The alleged victim of a Tory MP arrested on suspicion of rape has called for his identity to be made public when Parliament returns next week
But the Conservative Party has refused to suspend the MP whose identity has not been made public and who is currently on bail while police investigate.
A friend of the woman last night told the Daily Mail that she wants him to be named in Parliament so that vulnerable constituents are aware of the allegations against him.
‘She is only going down this route because of the lack of action by the Conservative Party,’ she said.
‘He should not under any circumstances be allowed to meet constituents and in any other workplace he would be suspended. He’s been arrested for a serious violent offence.
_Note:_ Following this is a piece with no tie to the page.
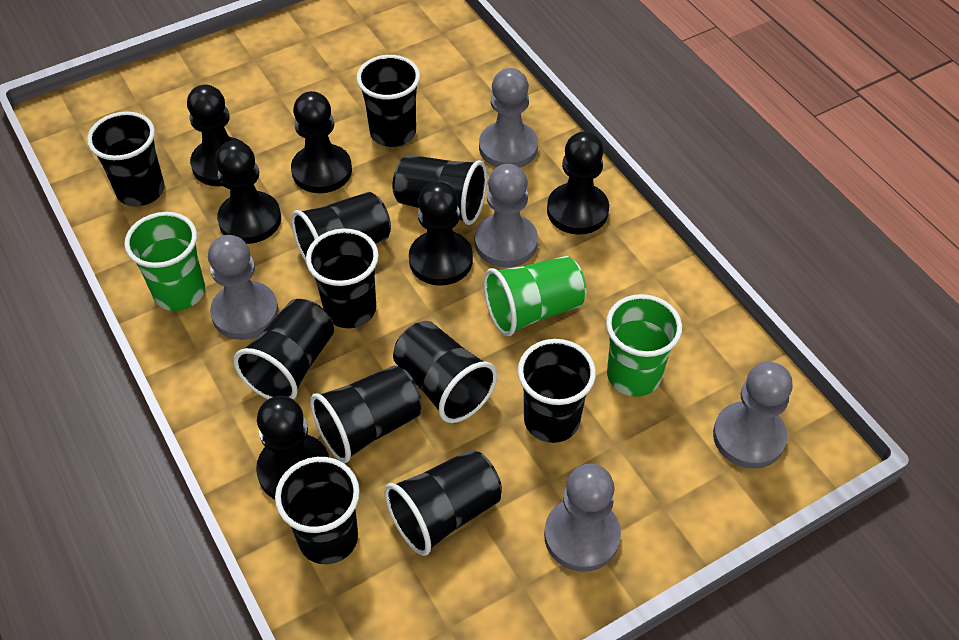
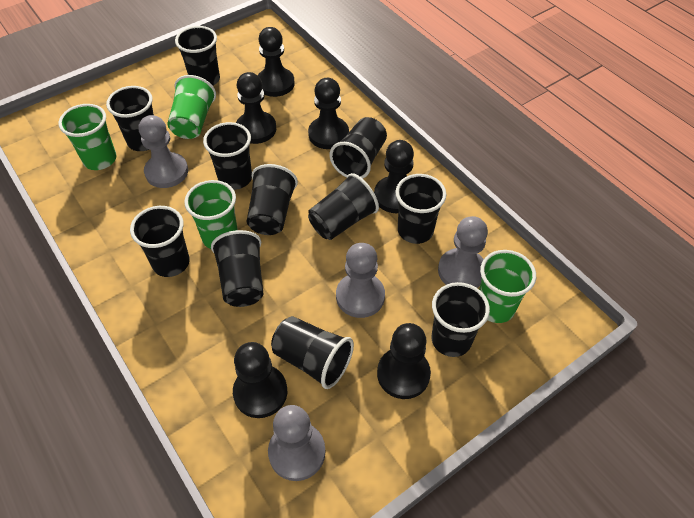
green cup: [124,212,205,311] [484,256,587,336] [606,294,682,397] = 3 -> [58,104,117,170] [168,75,216,139] [184,180,238,249] [479,250,536,323] = 4
grey pawn: [208,235,279,340] [475,164,538,267] [479,68,538,168] [544,464,621,572] [713,362,793,469] = 5 -> [139,115,188,188] [268,405,325,481] [336,243,385,318] [438,216,488,288] = 4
The Conservative Party has refused to suspend the MP whose identity has not been made public and who is currently on bail while police investigate
‘It’s important he’s named so every constituent can take relevant precautions, it’s a public safety issue. Currently he’s allowed to visit schools in his constituency, go to youth clubs, meet vulnerable adults, and assist women with rape cases and domestic abuse referrals.’
Allies of the MP have claimed that he cannot be identified because this would risk his accuser’s identity becoming known, but the woman, who worked as a researcher for a different MP, has said this is not true.
MPs and peers have used parliamentary privilege to identify high-profile individuals facing allegations of misconduct.
In 2018 Topshop boss Sir Philip Green was named as the ‘leading businessman’ who obtained a privacy injunction to prevent the Press from publishing allegations of bullying and sexual harassment.